Gidis Trusted Linux
 
 

 

The Problem: Trojan horses and Confidentiality

Let us imagine the following scenario. You are accountable for the administration of an e-commerce site where credit card's numbers of your clients are stored1. A facility that would improve some aspects of the team productivity is discovered in Internet by one of your development team members. With complete honesty and willing to serve his company, he decides to install it for the whole team to use it. Now, suppose this facility was developed by a gang involved in stealing credit card's numbers. They made it available for everyone with the purpose of inducing developers of e-commerce sites to install it innocently. This facility not only provides the feature it announces, but also scans databases in search of credit card's numbers, using permissions of the developers executing it. After doing so, it sends those numbers by e-mail (something that any developer may do) to an anonymous account of some free hosting service like Hotmail or Yahoo, avoiding in a simple but crushing way, the OS's access control, the database and the firewall.

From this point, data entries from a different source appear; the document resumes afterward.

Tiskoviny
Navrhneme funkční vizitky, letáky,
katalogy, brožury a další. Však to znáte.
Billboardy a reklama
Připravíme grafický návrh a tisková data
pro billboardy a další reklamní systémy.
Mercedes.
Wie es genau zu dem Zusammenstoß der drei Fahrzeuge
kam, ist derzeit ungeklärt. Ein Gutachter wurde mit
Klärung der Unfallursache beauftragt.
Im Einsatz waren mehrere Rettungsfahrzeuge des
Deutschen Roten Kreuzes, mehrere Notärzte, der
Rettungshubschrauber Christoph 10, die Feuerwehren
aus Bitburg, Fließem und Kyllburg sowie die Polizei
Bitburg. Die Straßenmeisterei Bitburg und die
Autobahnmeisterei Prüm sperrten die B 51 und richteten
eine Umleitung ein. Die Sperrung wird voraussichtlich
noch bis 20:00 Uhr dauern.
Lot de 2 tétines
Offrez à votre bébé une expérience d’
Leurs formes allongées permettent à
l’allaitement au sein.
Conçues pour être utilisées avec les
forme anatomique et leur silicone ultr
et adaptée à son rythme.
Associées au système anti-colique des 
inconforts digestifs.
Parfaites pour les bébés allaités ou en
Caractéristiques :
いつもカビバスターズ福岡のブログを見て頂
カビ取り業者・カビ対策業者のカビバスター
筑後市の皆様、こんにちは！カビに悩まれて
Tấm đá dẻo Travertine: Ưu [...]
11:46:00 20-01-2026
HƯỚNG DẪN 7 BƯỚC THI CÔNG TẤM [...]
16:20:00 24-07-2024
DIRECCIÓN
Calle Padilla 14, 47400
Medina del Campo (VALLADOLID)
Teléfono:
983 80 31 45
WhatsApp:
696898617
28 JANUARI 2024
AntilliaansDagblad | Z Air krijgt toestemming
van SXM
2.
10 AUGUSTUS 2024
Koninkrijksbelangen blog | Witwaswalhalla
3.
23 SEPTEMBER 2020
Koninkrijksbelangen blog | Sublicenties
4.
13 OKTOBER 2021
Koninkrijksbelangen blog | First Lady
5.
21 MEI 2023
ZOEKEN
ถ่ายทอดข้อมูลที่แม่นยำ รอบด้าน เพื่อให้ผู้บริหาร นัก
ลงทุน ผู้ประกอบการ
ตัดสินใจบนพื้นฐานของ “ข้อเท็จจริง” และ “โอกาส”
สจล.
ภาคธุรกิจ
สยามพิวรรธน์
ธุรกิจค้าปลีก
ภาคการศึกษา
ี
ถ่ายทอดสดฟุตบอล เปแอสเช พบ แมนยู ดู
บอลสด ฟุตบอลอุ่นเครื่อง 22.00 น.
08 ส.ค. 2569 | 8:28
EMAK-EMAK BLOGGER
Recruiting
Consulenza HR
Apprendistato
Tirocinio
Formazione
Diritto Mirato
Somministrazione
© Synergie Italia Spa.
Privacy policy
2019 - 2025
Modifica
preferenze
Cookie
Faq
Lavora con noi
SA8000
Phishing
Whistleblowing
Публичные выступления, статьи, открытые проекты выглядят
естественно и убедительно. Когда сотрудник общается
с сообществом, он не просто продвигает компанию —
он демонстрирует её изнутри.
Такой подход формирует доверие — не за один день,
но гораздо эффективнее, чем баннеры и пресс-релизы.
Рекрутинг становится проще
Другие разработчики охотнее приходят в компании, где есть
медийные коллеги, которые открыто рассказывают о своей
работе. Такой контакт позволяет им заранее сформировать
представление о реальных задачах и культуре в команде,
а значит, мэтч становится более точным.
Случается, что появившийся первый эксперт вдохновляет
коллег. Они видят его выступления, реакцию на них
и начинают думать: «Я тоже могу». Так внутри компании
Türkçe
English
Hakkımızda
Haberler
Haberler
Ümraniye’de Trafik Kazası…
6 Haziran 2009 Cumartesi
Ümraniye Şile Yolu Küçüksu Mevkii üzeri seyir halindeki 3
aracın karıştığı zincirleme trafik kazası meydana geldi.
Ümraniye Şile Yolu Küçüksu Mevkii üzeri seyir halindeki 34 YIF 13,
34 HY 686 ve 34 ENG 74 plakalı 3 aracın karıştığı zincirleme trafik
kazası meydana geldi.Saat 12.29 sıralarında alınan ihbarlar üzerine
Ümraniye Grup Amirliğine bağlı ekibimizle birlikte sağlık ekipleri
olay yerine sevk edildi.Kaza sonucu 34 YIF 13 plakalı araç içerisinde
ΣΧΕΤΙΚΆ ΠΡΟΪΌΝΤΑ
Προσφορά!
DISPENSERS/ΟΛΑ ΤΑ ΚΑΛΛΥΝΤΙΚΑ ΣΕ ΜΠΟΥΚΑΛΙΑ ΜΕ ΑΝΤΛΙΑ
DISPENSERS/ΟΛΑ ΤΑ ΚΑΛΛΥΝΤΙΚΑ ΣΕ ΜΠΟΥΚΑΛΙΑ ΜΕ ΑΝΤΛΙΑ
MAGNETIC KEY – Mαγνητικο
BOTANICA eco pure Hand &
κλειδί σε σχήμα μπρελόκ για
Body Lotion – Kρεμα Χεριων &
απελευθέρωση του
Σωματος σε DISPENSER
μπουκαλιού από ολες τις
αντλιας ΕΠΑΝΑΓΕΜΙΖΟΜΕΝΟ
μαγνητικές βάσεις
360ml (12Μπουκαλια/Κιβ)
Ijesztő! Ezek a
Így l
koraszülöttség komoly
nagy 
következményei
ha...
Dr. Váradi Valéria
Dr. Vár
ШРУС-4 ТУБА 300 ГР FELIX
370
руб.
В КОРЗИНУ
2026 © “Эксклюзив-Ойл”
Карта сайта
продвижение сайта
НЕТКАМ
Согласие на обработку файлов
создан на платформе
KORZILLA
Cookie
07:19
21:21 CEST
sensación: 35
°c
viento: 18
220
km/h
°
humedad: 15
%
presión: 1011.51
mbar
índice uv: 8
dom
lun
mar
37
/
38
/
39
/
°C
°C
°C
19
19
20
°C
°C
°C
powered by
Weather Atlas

This kind of software attack is known as Trojan horse. In the past example, the Trojan horse carried out an attack against confidentiality of your information. Scientific Society working in Computer Security, after years of researching, has determined that none of the commercial operating system and other base software provides effective protection against confidentiality attacks conducted by Trojan horses. Their functioning is virtually undetectable and it is impossible to tell it apart from the one of a similar and harmless program.